◆ PASSAGE TO READ:
__________________________________________________
In [1]:
import pandas as pd

First of, import the CHEBI-hierarchy and the TCDB dfs

In [9]:
df_hierarchy = pd.read_csv("chebiHierarchy.tsv", sep="\t")
df_hierarchy['child'] = df_hierarchy['child'].str.extract(r'CHEBI_(\d+)').astype(int)
df_hierarchy['parent'] = df_hierarchy['parent'].str.extract(r'CHEBI_(\d+)').astype(int)
all_parents = set(df_hierarchy["parent"])

df_tcdb = pd.read_csv("../main_retry/tcdb_data_combined.csv")
all_chebi_tcdb = set(df_tcdb["CHEBI IDs"].unique())

Transformation from primary/secondary ChEBI ID to primary ID

In [10]:
prim_sec_chebi = pd.read_csv("primary_secondary_chebi_ids.tsv", sep="\t")
secondary_to_primary =  {}

for _, row in prim_sec_chebi.iterrows():
    primary_id = int(row["Primary_CHEBI_ID"])
    secondary_ids = eval(row["Secondary_CHEBI_IDs"])
    
    for s_id in secondary_ids:
        secondary_to_primary[s_id] = primary_id

def get_primary_id(chebi_id):
    chebi_id = int(chebi_id)
    return secondary_to_primary.get(str(chebi_id), chebi_id)

In [11]:
all_primary_chebi_tcdb = set([get_primary_id(el) for el in all_chebi_tcdb])

df_hierarchy_prim = df_hierarchy.copy()
__________________________________________________
◆ INSTRUCTION 1: In the ChEBI notebook, what does get_primary_id return when the ID it is given has no entry in the secondary-to-primary mapping?
◆ INSTRUCTION 2: Sum up the ChEBI notebook in two sentences.
◆ INSTRUCTION 3: Extend the ChEBI notebook with more code from the point where it stops.
None of this work depends on the source records that come next.

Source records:
__________________________________________________
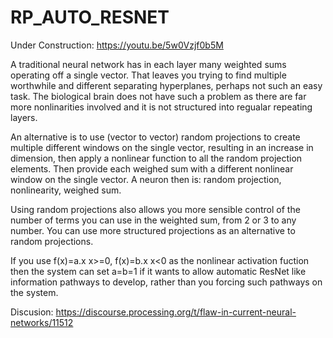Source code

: # RP_AUTO_RESNET
Under Construction:
https://youtu.be/5w0Vzjf0b5M

A traditional neural network has in each layer many weighted sums operating off a single vector. That leaves you trying to find multiple worthwhile and different separating hyperplanes, perhaps not such an easy task. The biological brain does not have such a problem as there are far more nonlinarities involved and it is not structured into regualar repeating layers.   

An alternative is to use (vector to vector) random projections to create multiple different windows on the single vector, resulting in an increase in dimension, then apply a nonlinear function to all the random projection elements. Then provide each weighed sum with a different nonlinear window on the single vector.  A neuron then is: random projection, nonlinearity, weighed sum.

Using random projections also allows you more sensible control of the number of terms you can use in the weighted sum, from 2 or 3 to any number.
You can use more structured projections as an alternative to random projections.

If you use f(x)=a.x x>=0, f(x)=b.x x<0 as the nonlinear activation fuction then the system can set a=b=1 if it wants to allow automatic ResNet like information pathways to develop, rather than you forcing such pathways on the system. 

Discusion: https://discourse.processing.org/t/flaw-in-current-neural-networks/11512
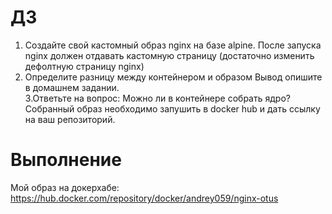 # ДЗ
1. Создайте свой кастомный образ nginx на базе alpine. После запуска nginx должен
отдавать кастомную страницу (достаточно изменить дефолтную страницу nginx)
2. Определите разницу между контейнером и образом
Вывод опишите в домашнем задании.  
3.Ответьте на вопрос: Можно ли в контейнере собрать ядро?
Собранный образ необходимо запушить в docker hub и дать ссылку на ваш
репозиторий.
# Выполнение
Мой образ на докерхабе: https://hub.docker.com/repository/docker/andrey059/nginx-otus
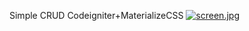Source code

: Simple CRUD Codeigniter+MaterializeCSS
[![screen.jpg](https://s25.postimg.cc/n429lsanz/screen.jpg)](https://postimg.cc/image/n429lsanv/)

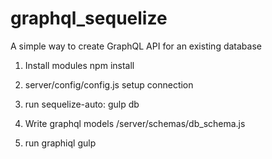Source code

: # graphql_sequelize
A simple way to create GraphQL API for an existing database

1. Install modules
npm install

2. server/config/config.js setup connection

3. run sequelize-auto:
gulp db

4. Write graphql models /server/schemas/db_schema.js

5. run graphiql
gulp
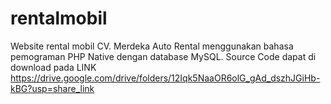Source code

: # rentalmobil
Website rental mobil CV. Merdeka Auto Rental menggunakan bahasa pemograman PHP Native dengan database MySQL.
Source Code dapat di download pada LINK https://drive.google.com/drive/folders/12Iqk5NaaOR6olG_gAd_dszhJGiHb-kBG?usp=share_link
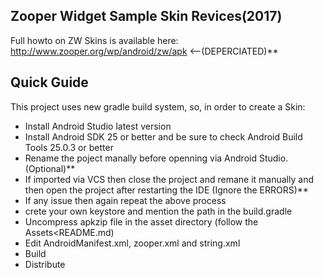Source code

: ## Zooper Widget Sample Skin Revices(2017)

Full howto on ZW Skins is available here: http://www.zooper.org/wp/android/zw/apk <--(DEPERCIATED)**

## Quick Guide

This project uses new gradle build system, so, in order to create a Skin:
  * Install Android Studio latest version
  * Install Android SDK 25 or better and be sure to check Android Build Tools 25.0.3 or better
  * Rename the poject manally before openning via Android Studio. (Optional)**
  * If imported via VCS then close the project and remane it manually and then open the project after restarting the IDE 
    (Ignore the ERRORS)**
  * If any issue then again repeat the above process
  * crete your own keystore and mention the path in the build.gradle
  * Uncompress apkzip file in the asset directory (follow the Assets<README.md)
  * Edit AndroidManifest.xml, zooper.xml and string.xml
  * Build
  * Distribute
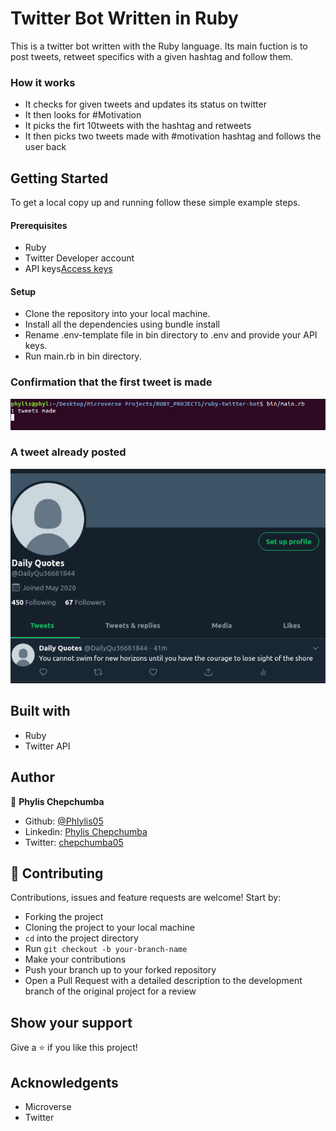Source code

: # Twitter Bot Written in Ruby

This is a twitter bot written with the Ruby language. Its main fuction is to post tweets, retweet specifics with a given hashtag and follow them.

### How it works

- It checks for given tweets and updates its status on twitter
- It then looks for #Motivation
- It picks the firt 10tweets with the hashtag and retweets
- It then picks two tweets made with #motivation hashtag and follows the user back

## Getting Started

To get a local copy up and running follow these simple example steps.

#### Prerequisites

- Ruby
- Twitter Developer account
- API keys[Access keys](https://developer.twitter.com/en/apply-for-access)

#### Setup

- Clone the repository into your local machine.
- Install all the dependencies using bundle install
- Rename .env-template file in bin directory to .env and provide your API keys.
- Run main.rb in bin directory.

### Confirmation that the first tweet is made

![screenshot](12.png)

### A tweet already posted

![screenshot](11.png)

## Built with

- Ruby
- Twitter API

## Author

👤 **Phylis Chepchumba**

- Github: [@Phlylis05](https://github.com/phlylis05)
- Linkedin: [Phylis Chepchumba](https://linkedin.com/PhylisChepchumba)
- Twitter: [chepchumba05](https://twitter.com/chepchumba05)

## 🤝 Contributing

Contributions, issues and feature requests are welcome! Start by:

- Forking the project
- Cloning the project to your local machine
- `cd` into the project directory
- Run `git checkout -b your-branch-name`
- Make your contributions
- Push your branch up to your forked repository
- Open a Pull Request with a detailed description to the development branch of the original project for a review

## Show your support

Give a ⭐️ if you like this project!

## Acknowledgents

- Microverse
- Twitter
__________________________________________________
◆ RESPONSE 1: It returns the ID itself, as an integer.

◆ RESPONSE 2: The notebook loads a ChEBI hierarchy file, pulls the numeric IDs out of its child and parent columns, and reads the TCDB data to collect its set of ChEBI IDs. It then builds a mapping from secondary to primary ChEBI IDs, uses it to turn the TCDB IDs into primary IDs, and starts a copy of the hierarchy table.

◆ RESPONSE 3:
df_hierarchy_prim["child"] = df_hierarchy["child"].apply(get_primary_id)
df_hierarchy_prim["parent"] = df_hierarchy["parent"].apply(get_primary_id)

all_children = df_hierarchy_prim["child"].unique().tolist()
not_in_hierarchy = [id for id in all_primary_chebi_tcdb if id not in all_children]

*Method 1*

Filter out all ChEBIs that are not leaf nodes.

In [None]:
df_filtered = df_hierarchy_prim[~df_hierarchy_prim["child"].isin(all_parents)]
leaf_nodes = df_filtered["child"].unique().tolist()

# Just a curiosity here
common_children = [id for id in all_primary_chebi_tcdb if id in leaf_nodes]

print(f"There are {len(leaf_nodes)} leaf nodes.\nThe original set of ChEBIs from TCDB contains {len(all_primary_chebi_tcdb)} elements.")
print(f"The leaf nodes and the IDs from TCDB have {len(common_children)} IDs in common.")
print(f"This means that there are {len(all_primary_chebi_tcdb)-len(common_children)} IDs that are parents or not listed in the hierarchy")
print(f"There are {len(not_in_hierarchy)} IDs not in hierarchy and {len(all_primary_chebi_tcdb)-len(common_children)-len(not_in_hierarchy)} IDs that are parents.")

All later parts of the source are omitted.